If the modernist crisis is a crucial key to understanding the tensions in the Roman Catholic Church today, as the preface claims, then this collection of essays about our past sheds important light on the present situation. [End Page 840]

C. J. T. Talar and William Portier provide a useful introduction to contextualize the essays. They argue that part of the context of the modernist movement was the constriction of Catholicism exemplified in the rejection of quietism in the seventeenth century and the increasing institutionalization of propositional theology as a definitive and limiting religious norm. They also helpfully explore the historiography of "mysticism," indebted to Michel de Certeau's analysis in volume 1 of The Mystic Fable (Chicago, 1992) that shows the profound significance of the different historical understandings of the mystical, symbolized by the adjective mystical becoming the substantive mysticism.

Lawrence Barmann argues that Baron Friedrich von Hügel was a modernist because he was a mystic and vice versa.
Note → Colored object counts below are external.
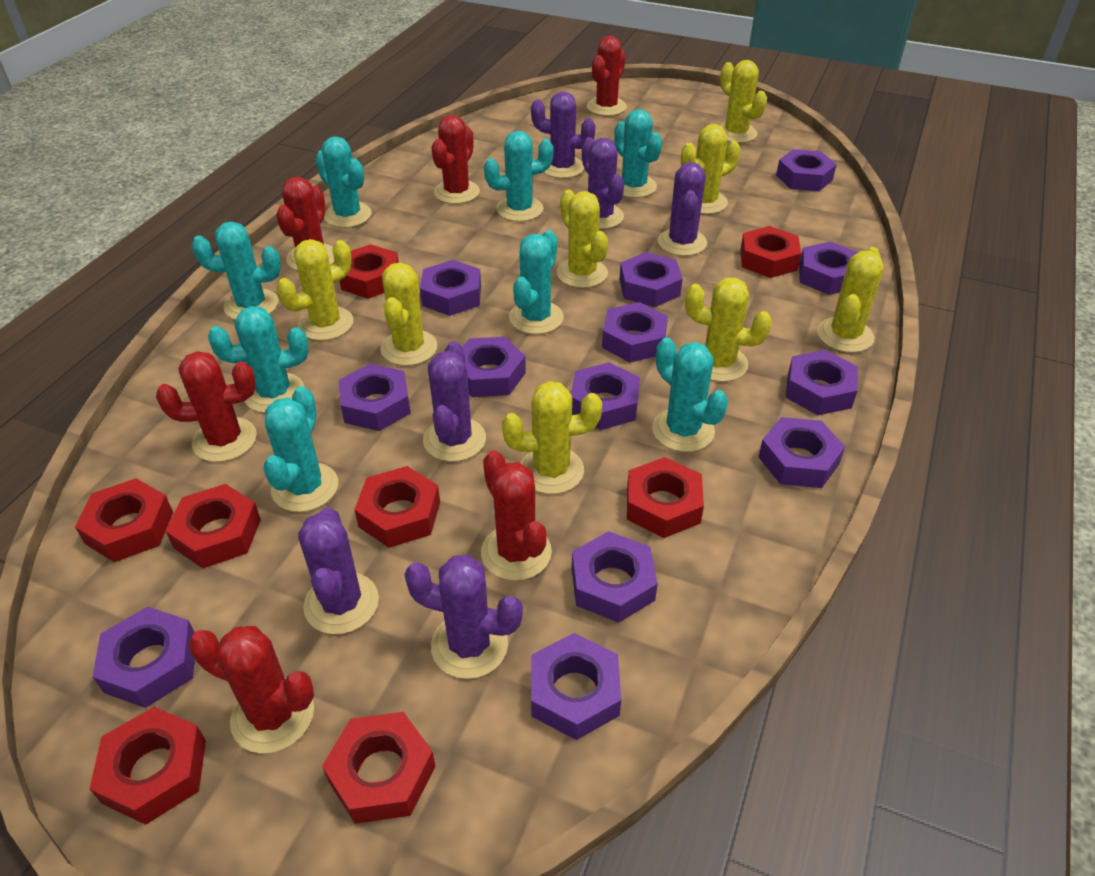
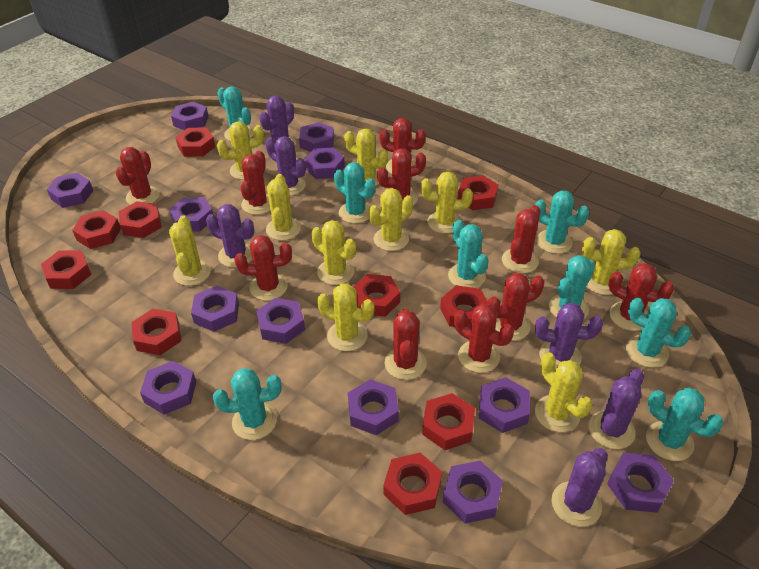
purple nut: 13 -> 12
red cactus: 6 -> 10
red nut: 8 -> 10
yellow cactus: 8 -> 10

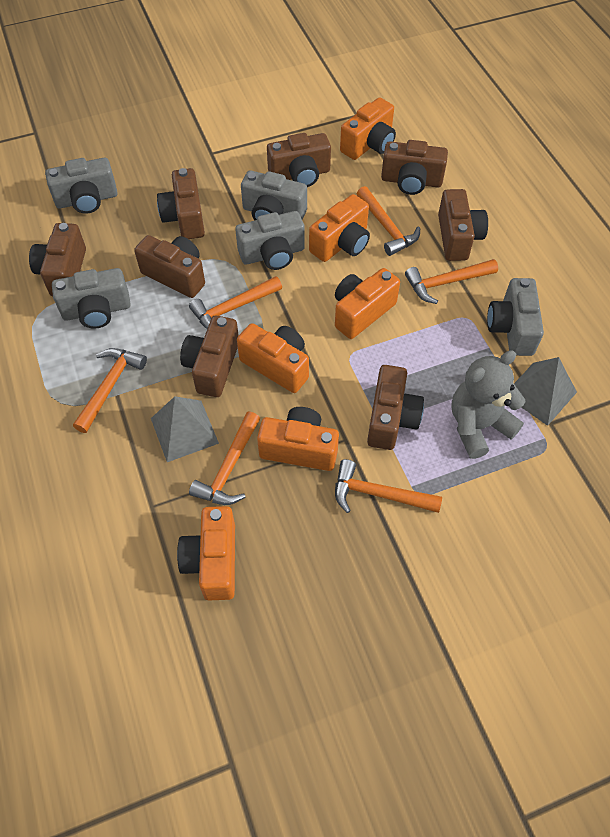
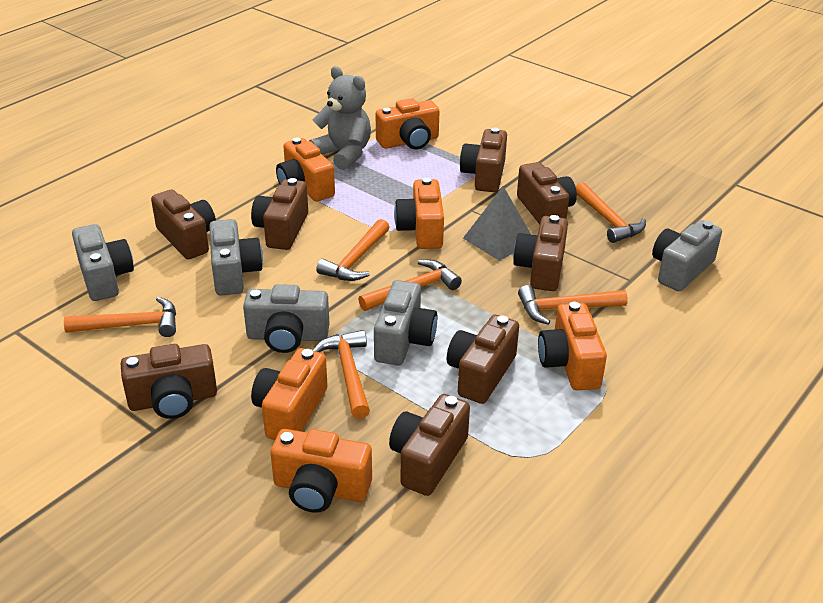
grey pyramid: 2 -> 1

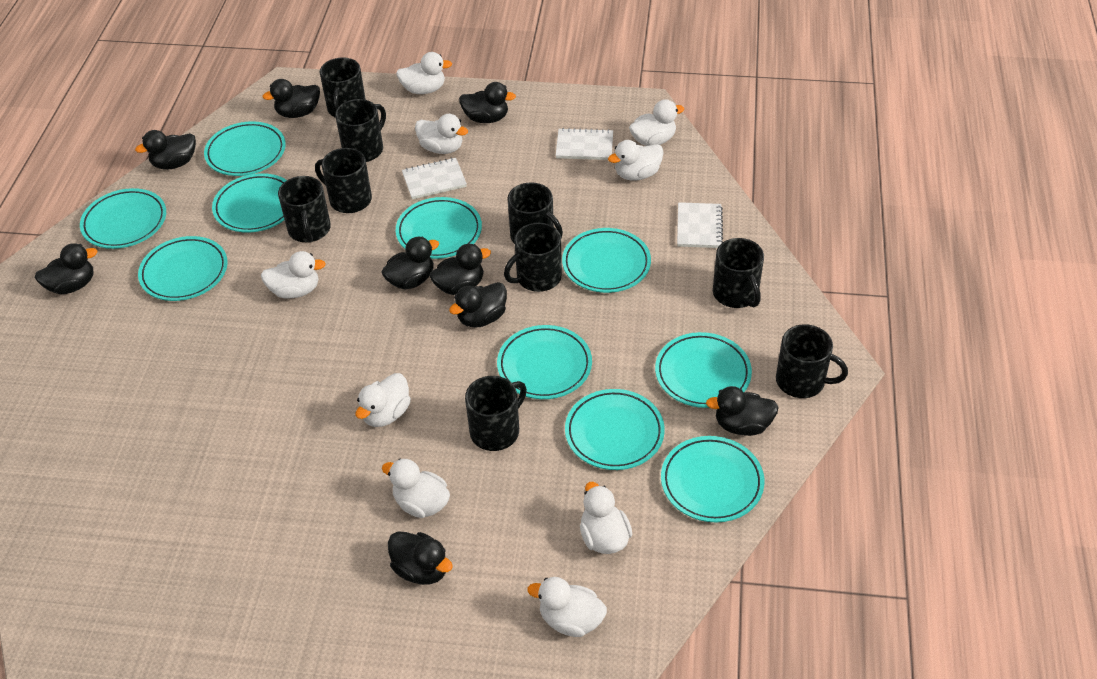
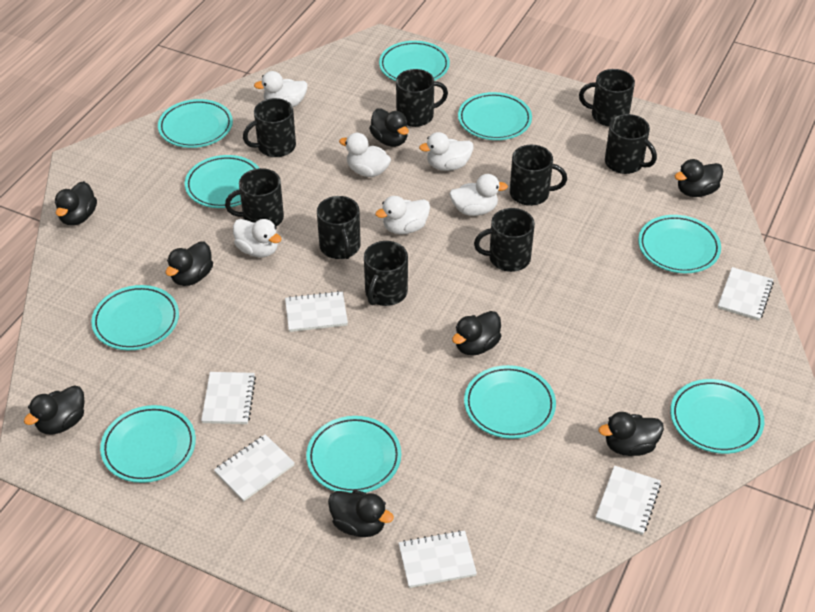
black duck: 9 -> 8
white duck: 9 -> 6
white notebook: 3 -> 6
Barmann's analysis of the baron's "Official Authority and Living Religion" (1904) masterfully explicates the point. Talar exegetes Henri Bremond's Apologie pour Fénelon (Paris, 1910) to show the sympathy of Bremond in particular (and many of the modernists in general) with Fénelon over Bossuet regarding quietism, uncovering a rarely recognized context for the modernist movement. Michael Kerlin examines the mystical telos of philosophy in Maurice Blondel's work. Talar analyzes Albert Houtin's "exposé" of the alleged mysticism of Mère Cécile (1845-1909) of Solesmes as a way of highlighting the inevitable prejudice of historians; this is the least interesting essay in an otherwise enlightening volume. Harvey Hill explores Alfred Loisy's book-length response to Henri Bergson's Two Sources of Morality and Religion (Paris, 1932). Bergson contrasts static religion and closed (tribal) morality with dynamic religion and an open (universal) morality; the latter erupts (divinely) in the context of the former, as Jesus did in late-Second-Temple Judaism. Loisy finds that all religious traditions developed both patterns, that Jesus was not such an eruption, and that Bergson has tailored history to fit his philosophy. Although Hill grants points to both in their battle, today Loisy seems far more plausible, at least in method.
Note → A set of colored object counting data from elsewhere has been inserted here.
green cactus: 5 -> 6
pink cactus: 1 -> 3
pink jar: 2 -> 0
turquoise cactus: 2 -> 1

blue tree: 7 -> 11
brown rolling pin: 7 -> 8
These essays remind us that all the major "modernists" (save George Tyrrell) did substantial work long after the movement was suppressed. It is necessary, as they remind us, to see the modernists in the full range of their work to understand their contributions. That almost all were mystics in some sense also is clear.

Yet mysticism is an essentially contested concept. That the older senses of the term did not limit mystical practice to an esoteric elite is clear. That the increasing rigidity of the Roman Catholic Church in the eighteenth and nineteenth centuries made mysticism suspect and contributed both to the esotericization of mysticism and to the unbalancing of the mystical (sacramental and embodied practical), intellectual (theological), and institutional elements of religion (as von Hügel so brilliantly put it) is clear. That the solution to the present crises is not the heightening vigilance of the third element of religion, [End Page 841] but the increased vitality of the other two elements is the subtext of this fine collection of historical explorations.